One trend seems clear though: As far as prenatal care, the county has made significant headway, thanks in part to efforts like Healthy Start as well as the Partners in Women’s Health program funded by the Hospital District and Cleveland Clinic Indian River Hospital.

“Prenatal care is up 9 percent from 2018 – that’s almost a double-digit increase, and that’s something we can all be proud of,” said Sharon Packard, Indian River Schools’ coordinator of mental health services and a recent addition to the board of Healthy Start.

As for high-risk pregnancies, Cleveland Clinic Indian River now has a fetal and maternal health specialist, Berry said, but it does not have a neonatal intensive care unit, or NICU, and babies born with problems often are transferred to other hospitals.

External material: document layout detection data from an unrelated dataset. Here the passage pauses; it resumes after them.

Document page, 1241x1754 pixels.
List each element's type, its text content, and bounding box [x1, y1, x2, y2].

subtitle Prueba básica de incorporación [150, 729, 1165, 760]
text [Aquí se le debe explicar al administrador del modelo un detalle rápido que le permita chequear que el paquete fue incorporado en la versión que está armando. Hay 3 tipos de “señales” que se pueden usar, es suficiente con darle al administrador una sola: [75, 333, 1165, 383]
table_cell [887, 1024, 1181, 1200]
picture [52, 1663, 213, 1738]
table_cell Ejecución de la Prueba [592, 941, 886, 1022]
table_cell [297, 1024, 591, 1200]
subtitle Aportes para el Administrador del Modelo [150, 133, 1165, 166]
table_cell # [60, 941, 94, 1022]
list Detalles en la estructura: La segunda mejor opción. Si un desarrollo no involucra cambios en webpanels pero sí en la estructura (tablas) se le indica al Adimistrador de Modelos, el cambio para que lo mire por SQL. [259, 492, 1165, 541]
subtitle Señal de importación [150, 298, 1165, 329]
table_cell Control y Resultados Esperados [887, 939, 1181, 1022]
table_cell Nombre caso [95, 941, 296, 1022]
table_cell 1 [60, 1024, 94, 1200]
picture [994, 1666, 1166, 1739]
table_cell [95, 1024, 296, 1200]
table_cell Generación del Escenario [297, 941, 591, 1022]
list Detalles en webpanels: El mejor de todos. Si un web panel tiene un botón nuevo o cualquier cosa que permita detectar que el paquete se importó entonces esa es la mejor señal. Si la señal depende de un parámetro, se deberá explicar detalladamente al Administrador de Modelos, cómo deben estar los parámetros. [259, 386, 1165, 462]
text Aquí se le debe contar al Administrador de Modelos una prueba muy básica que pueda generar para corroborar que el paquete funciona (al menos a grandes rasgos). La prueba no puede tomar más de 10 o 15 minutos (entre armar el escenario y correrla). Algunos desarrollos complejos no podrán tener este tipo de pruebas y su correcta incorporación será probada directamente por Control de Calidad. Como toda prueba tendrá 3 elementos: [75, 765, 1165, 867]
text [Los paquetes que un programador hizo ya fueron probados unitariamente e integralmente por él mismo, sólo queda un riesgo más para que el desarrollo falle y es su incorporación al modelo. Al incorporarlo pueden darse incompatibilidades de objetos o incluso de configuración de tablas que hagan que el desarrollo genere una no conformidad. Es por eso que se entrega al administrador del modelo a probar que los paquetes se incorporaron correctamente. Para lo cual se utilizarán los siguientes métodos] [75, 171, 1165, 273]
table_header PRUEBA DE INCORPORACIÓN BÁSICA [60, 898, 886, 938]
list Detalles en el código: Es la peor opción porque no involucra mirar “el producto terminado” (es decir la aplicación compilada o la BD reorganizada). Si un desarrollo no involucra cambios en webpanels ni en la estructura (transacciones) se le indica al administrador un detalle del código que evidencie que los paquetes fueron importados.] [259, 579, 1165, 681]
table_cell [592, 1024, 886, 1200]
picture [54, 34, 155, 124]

The group urged that the county “be more aware of those high-risk pregnancies and monitoring those challenges so we can be very strategic about how we put interventions for those moms,” Packard said.

Berry would like to expand participation in the study and wants the committee to reach more mothers in mourning.

Along with recruiting more participants, Berry hopes for more thorough medical records to draw on. She wants to work more closely with providers to develop consistency in local birth records.

While Indian River is undertaking a major renovation to its maternity wing, plans still don’t include a neonatal intensive care unit, which cares for critically ill newborns. Now, any such infants delivered at the Vero hospital must be transported to Tradition Hospital in Port St. Lucie, which has a six-bed Level II NICU; or Martin Health in Stuart, which has a five-bed NICU. Both hospitals are part of the Cleveland Clinic system.

For Level III care, the most intensive level of infant care in Florida, babies must be taken to Orlando, where Nemours Children’s Hospital, which has a relationship with Cleveland Clinic Indian River, maintains 18 NICU beds.

Two other Orlando hospitals also have NICU beds: Florida Hospital for Women, with 102 Level III NICU beds; and Orlando Health’s Winnie Palmer Children’s Hospital, with 142 NICU rooms.